[Transcribed page contents]
== == ==
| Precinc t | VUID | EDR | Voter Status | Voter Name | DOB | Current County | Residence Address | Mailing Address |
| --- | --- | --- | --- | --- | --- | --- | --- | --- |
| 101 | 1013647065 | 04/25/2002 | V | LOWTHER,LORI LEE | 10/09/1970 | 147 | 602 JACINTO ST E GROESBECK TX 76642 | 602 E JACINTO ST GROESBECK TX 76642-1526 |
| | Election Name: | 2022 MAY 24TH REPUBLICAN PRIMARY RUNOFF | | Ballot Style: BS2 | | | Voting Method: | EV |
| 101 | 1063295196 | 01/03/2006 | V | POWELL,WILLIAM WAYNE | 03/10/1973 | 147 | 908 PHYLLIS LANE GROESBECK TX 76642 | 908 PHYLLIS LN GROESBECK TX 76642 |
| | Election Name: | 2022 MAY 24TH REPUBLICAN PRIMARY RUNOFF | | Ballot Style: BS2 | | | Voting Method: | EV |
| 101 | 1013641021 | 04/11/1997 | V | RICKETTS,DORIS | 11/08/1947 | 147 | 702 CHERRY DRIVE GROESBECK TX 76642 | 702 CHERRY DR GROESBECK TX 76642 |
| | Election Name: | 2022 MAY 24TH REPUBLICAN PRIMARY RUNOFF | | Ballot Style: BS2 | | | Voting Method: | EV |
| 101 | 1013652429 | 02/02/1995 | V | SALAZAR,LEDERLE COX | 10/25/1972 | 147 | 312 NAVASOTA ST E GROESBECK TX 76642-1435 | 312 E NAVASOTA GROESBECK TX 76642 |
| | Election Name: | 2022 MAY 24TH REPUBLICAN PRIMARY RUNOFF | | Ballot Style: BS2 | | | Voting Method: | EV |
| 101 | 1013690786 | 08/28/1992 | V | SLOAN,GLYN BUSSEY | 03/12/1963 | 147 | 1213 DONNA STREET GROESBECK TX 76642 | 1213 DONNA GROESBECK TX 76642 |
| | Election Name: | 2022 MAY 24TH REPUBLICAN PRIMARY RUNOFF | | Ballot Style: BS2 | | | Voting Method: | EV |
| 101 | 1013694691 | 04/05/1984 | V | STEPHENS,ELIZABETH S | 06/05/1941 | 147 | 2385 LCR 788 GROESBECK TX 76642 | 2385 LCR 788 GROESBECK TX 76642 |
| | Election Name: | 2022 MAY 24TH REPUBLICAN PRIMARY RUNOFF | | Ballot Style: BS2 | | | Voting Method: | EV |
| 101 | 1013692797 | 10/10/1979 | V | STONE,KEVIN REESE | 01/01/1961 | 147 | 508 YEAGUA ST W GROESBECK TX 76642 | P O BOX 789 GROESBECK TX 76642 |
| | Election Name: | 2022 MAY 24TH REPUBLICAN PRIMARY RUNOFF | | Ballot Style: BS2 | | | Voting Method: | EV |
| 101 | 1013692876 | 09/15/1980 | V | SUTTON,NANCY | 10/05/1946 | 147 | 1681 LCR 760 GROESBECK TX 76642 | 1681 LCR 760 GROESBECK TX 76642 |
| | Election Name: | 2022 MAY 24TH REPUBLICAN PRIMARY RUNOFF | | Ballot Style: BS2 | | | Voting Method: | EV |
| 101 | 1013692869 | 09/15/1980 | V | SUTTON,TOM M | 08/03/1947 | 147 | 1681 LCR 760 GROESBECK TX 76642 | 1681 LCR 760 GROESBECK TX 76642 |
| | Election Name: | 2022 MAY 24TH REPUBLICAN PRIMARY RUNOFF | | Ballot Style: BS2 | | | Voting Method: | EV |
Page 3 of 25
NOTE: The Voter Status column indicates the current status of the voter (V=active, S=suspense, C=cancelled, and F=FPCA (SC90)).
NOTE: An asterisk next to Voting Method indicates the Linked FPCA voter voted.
== == ==
REQUIREMENT
Make an exact copy of all the lines above.

WRITTEN ANSWER
| Precinc t | VUID | EDR | Voter Status | Voter Name | DOB | Current County | Residence Address | Mailing Address |
| --- | --- | --- | --- | --- | --- | --- | --- | --- |
| 101 | 1013647065 | 04/25/2002 | V | LOWTHER,LORI LEE | 10/09/1970 | 147 | 602 JACINTO ST E GROESBECK TX 76642 | 602 E JACINTO ST GROESBECK TX 76642-1526 |
| | Election Name: | 2022 MAY 24TH REPUBLICAN PRIMARY RUNOFF | | Ballot Style: BS2 | | | Voting Method: | EV |
| 101 | 1063295196 | 01/03/2006 | V | POWELL,WILLIAM WAYNE | 03/10/1973 | 147 | 908 PHYLLIS LANE GROESBECK TX 76642 | 908 PHYLLIS LN GROESBECK TX 76642 |
| | Election Name: | 2022 MAY 24TH REPUBLICAN PRIMARY RUNOFF | | Ballot Style: BS2 | | | Voting Method: | EV |
| 101 | 1013641021 | 04/11/1997 | V | RICKETTS,DORIS | 11/08/1947 | 147 | 702 CHERRY DRIVE GROESBECK TX 76642 | 702 CHERRY DR GROESBECK TX 76642 |
| | Election Name: | 2022 MAY 24TH REPUBLICAN PRIMARY RUNOFF | | Ballot Style: BS2 | | | Voting Method: | EV |
| 101 | 1013652429 | 02/02/1995 | V | SALAZAR,LEDERLE COX | 10/25/1972 | 147 | 312 NAVASOTA ST E GROESBECK TX 76642-1435 | 312 E NAVASOTA GROESBECK TX 76642 |
| | Election Name: | 2022 MAY 24TH REPUBLICAN PRIMARY RUNOFF | | Ballot Style: BS2 | | | Voting Method: | EV |
| 101 | 1013690786 | 08/28/1992 | V | SLOAN,GLYN BUSSEY | 03/12/1963 | 147 | 1213 DONNA STREET GROESBECK TX 76642 | 1213 DONNA GROESBECK TX 76642 |
| | Election Name: | 2022 MAY 24TH REPUBLICAN PRIMARY RUNOFF | | Ballot Style: BS2 | | | Voting Method: | EV |
| 101 | 1013694691 | 04/05/1984 | V | STEPHENS,ELIZABETH S | 06/05/1941 | 147 | 2385 LCR 788 GROESBECK TX 76642 | 2385 LCR 788 GROESBECK TX 76642 |
| | Election Name: | 2022 MAY 24TH REPUBLICAN PRIMARY RUNOFF | | Ballot Style: BS2 | | | Voting Method: | EV |
| 101 | 1013692797 | 10/10/1979 | V | STONE,KEVIN REESE | 01/01/1961 | 147 | 508 YEAGUA ST W GROESBECK TX 76642 | P O BOX 789 GROESBECK TX 76642 |
| | Election Name: | 2022 MAY 24TH REPUBLICAN PRIMARY RUNOFF | | Ballot Style: BS2 | | | Voting Method: | EV |
| 101 | 1013692876 | 09/15/1980 | V | SUTTON,NANCY | 10/05/1946 | 147 | 1681 LCR 760 GROESBECK TX 76642 | 1681 LCR 760 GROESBECK TX 76642 |
| | Election Name: | 2022 MAY 24TH REPUBLICAN PRIMARY RUNOFF | | Ballot Style: BS2 | | | Voting Method: | EV |
| 101 | 1013692869 | 09/15/1980 | V | SUTTON,TOM M | 08/03/1947 | 147 | 1681 LCR 760 GROESBECK TX 76642 | 1681 LCR 760 GROESBECK TX 76642 |
| | Election Name: | 2022 MAY 24TH REPUBLICAN PRIMARY RUNOFF | | Ballot Style: BS2 | | | Voting Method: | EV |
Page 3 of 25
NOTE: The Voter Status column indicates the current status of the voter (V=active, S=suspense, C=cancelled, and F=FPCA (SC90)).
NOTE: An asterisk next to Voting Method indicates the Linked FPCA voter voted.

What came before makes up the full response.